Pakistan displacement update
In north-west Pakistan, thousands of displaced people continue to arrive in camps and to approach registration centres. In Jalozai camp, Nowshera, some 4,000 people have been arriving every day for the past few days. On average, some 100,000 people have been registered daily in the 89 registration points established in Mardan, Swabi, Nowshera, Peshawar, Kohat and Charsaddda districts of the North West Frontier Province. With reports of thousands of new arrivals in Abottabad, Manshera and Haripur districts, we are planning to help set up more registration centres to ensure speedy access to assistance.
The total number of newly displaced people fleeing Swat, Lower Dir and Buner registered this month is almost 1.5 million (1,454,377). Of these, some 131,000 people are staying in camps, with more than 1.3 million (1,323,427) staying in private accommodation, with host families or friends. Others are being accommodated in schools. They join another half a million people (553,916) registered in NWFP who had fled other parts of the north-west, including the tribal areas, over several months since August 2008.
Given the speed and scale of the new influx, the NWFP Ministry of Social Welfare, with UNHCR's help, is carrying out a 'fast track' registration process to ensure people can get assistance. UNHCR is in discussions with the Emergency Response Unit and the Ministry of Social Welfare of the NWFP government as well as the National Database and Registration Authority (NADRA) regarding a process to cross-check and verify data in a second stage. This will identify duplicate registrations, inconsistencies and remove people from the earlier influx who may have returned home, such as to Bajaur. A large number of people have no ID at all because they fled in such haste. Discussions are underway with the government on how best to assist them.
Most of the 15 new camps established this month in response to the new influx are already full. There is an urgent need to identify new sites and establish new camps. In the district of Swabi, UNHCR field teams are preparing more land adjacent to the Shah Mansoor camp, run by the Pakistan Red Crescent Society, and currently hosting 10,500 people. Tents have been pitched, a portable warehouse erected and other relief items are being brought to the site today (Wednesday) in preparation to receive more people.
Elsewhere in Swabi district, our field teams in Yar Hussein camp report more and more women arriving alone with their children. The women say their husbands are staying behind in their villages to take care of cattle and crops. The camp currently hosts some 5,500 displaced people. The high temperatures are affecting people living in camps, especially the children. We are urgently sourcing materials to provide shade cloth to people in camps to help them cope with the heat.

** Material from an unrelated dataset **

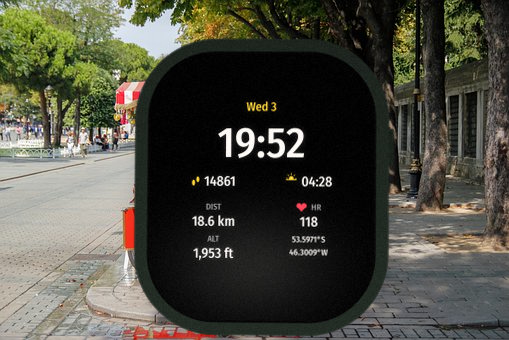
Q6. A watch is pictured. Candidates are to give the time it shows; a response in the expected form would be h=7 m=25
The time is h=19 m=52
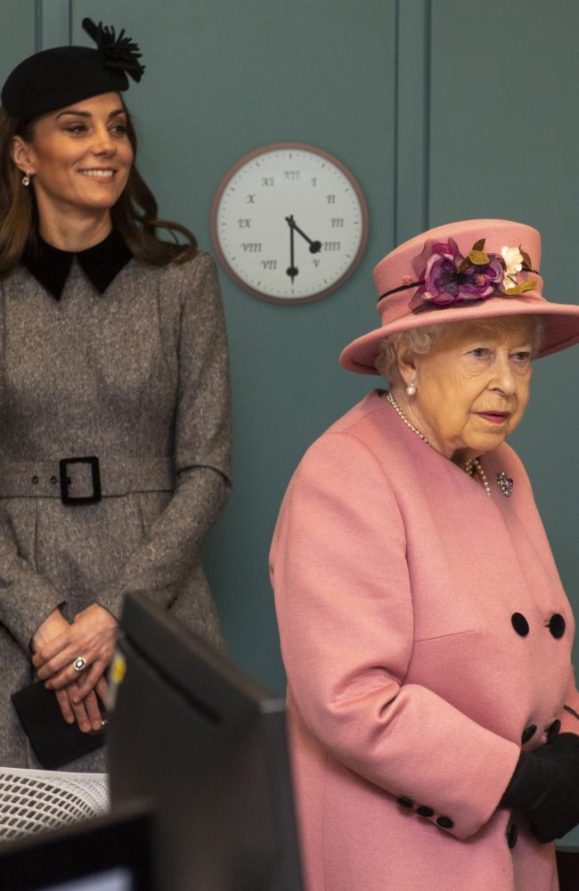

In Mardan district, our field teams have assessed 457 schools where thousands of displaced people are being accommodated. Yesterday (Tuesday), we began distribution of relief items to people staying in schools and will continue this today and in the coming days. Today (Wednesday), our field teams are carrying out assessments of the spontaneous settlements located around Mardan in order to better respond to the needs of the displaced.
UNHCR is planning to step up its assistance to displaced people staying in host families in the near future, and is urgently procuring more relief supplies. The displaced have little prospect of renting accommodation, and in Swabi and Mardan in particular, host families are becoming oversaturated with the continuing flow of new arrivals. Hence the urgency to identify new sites and establish more camps.